# Pseudolikelihood

In statistical theory, a pseudolikelihood is an approximation to the joint probability distribution of a collection of random variables. The practical use of this is that it can provide an approximation to the likelihood function of a set of observed data which may either provide a computationally simpler problem for estimation, or may provide a way of obtaining explicit estimates of model parameters.

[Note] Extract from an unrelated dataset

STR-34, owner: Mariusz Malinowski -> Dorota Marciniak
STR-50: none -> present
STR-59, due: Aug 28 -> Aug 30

The pseudolikelihood approach was introduced by Julian Besag in the context of analysing data having spatial dependence.

## Definition

$\Pr(X=x)=\prod _{i}\Pr(X_{i}=x_{i}|X_{j}=x_{j}\ \mathrm {for\ all\ } j\ \mathrm {for\ which} \ \lbrace X_{i},X_{j}\rbrace \in E).$ Here $X$ is a vector of variables, $x$ is a vector of values. The expression $X=x$ above means that each variable $X_{i}$ in the vector $X$ has a corresponding value $x_{i}$ in the vector $x$ . The expression $\Pr(X=x)$ is the probability that the vector of variables $X$ has values equal to the vector $x$ . Because situations can often be described using state variables ranging over a set of possible values, the expression $\Pr(X=x)$ can therefore represent the probability of a certain state among all possible states allowed by the state variables.

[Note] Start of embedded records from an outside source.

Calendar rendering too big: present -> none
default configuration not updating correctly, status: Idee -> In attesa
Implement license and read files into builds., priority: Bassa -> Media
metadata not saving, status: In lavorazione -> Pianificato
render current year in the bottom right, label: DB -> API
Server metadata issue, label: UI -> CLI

The pseudo-log-likelihood is a similar measure derived from the above expression. Thus

$\log \Pr(X=x)=\sum _{i}\log \Pr(X_{i}=x_{i}|X_{j}=x_{j}\ \mathrm {for\ all} \ \lbrace X_{i},X_{j}\rbrace \in E).$ One use of the pseudolikelihood measure is as an approximation for inference about a Markov or Bayesian network, as the pseudolikelihood of an assignment to $X_{i}$ may often be computed more efficiently than the likelihood, particularly when the latter may require marginalization over a large number of variables.

## Properties

Use of the pseudolikelihood in place of the true likelihood function in a maximum likelihood analysis can lead to good estimates, but a straightforward application of the usual likelihood techiques to derive information about estimation uncertainty, or for significance testing, would in general be incorrect.